=== Records for this exercise ===
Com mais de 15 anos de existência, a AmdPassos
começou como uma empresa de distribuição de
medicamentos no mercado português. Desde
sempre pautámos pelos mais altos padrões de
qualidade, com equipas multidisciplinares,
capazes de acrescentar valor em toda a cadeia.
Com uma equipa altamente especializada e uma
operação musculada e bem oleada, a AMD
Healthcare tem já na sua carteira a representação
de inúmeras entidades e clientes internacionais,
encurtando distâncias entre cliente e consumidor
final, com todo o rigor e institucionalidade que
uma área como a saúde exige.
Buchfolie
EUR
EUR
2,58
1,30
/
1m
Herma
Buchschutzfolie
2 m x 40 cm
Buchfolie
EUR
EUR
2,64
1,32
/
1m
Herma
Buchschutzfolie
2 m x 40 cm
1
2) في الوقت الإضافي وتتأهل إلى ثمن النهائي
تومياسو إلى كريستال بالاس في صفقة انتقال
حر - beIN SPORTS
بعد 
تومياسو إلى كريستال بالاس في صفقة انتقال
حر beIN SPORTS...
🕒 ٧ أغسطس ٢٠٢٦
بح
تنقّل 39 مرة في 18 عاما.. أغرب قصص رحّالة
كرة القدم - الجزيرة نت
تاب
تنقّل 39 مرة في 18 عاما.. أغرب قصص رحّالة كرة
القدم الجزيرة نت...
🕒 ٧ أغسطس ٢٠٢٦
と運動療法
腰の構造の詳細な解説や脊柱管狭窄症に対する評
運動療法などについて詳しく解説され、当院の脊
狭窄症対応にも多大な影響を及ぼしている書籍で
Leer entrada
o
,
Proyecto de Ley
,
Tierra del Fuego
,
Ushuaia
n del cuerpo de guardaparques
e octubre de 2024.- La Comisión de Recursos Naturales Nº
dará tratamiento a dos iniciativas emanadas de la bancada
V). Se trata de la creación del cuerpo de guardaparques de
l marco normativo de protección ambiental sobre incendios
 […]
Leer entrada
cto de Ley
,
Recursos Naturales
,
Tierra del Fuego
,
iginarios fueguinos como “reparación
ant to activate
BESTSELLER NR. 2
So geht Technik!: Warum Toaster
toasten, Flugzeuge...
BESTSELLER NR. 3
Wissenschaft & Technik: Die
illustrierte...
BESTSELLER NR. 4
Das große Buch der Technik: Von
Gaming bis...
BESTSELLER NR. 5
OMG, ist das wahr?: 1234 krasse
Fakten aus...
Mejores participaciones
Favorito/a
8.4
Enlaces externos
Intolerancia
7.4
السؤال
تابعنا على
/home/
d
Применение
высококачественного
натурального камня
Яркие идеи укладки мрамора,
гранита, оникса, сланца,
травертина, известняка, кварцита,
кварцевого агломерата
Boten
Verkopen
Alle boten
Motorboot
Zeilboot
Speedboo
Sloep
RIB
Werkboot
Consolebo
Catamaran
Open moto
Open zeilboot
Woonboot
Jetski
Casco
===
A verbatim copy of the lines from the one with "BESTSELLER NR. 4" to the end of the listing is the whole answer.

_Solution to the problem_:
BESTSELLER NR. 4
Das große Buch der Technik: Von
Gaming bis...
BESTSELLER NR. 5
OMG, ist das wahr?: 1234 krasse
Fakten aus...
Mejores participaciones
Favorito/a
8.4
Enlaces externos
Intolerancia
7.4
السؤال
تابعنا على
/home/
d
Применение
высококачественного
натурального камня
Яркие идеи укладки мрамора,
гранита, оникса, сланца,
травертина, известняка, кварцита,
кварцевого агломерата
Boten
Verkopen
Alle boten
Motorboot
Zeilboot
Speedboo
Sloep
RIB
Werkboot
Consolebo
Catamaran
Open moto
Open zeilboot
Woonboot
Jetski
Casco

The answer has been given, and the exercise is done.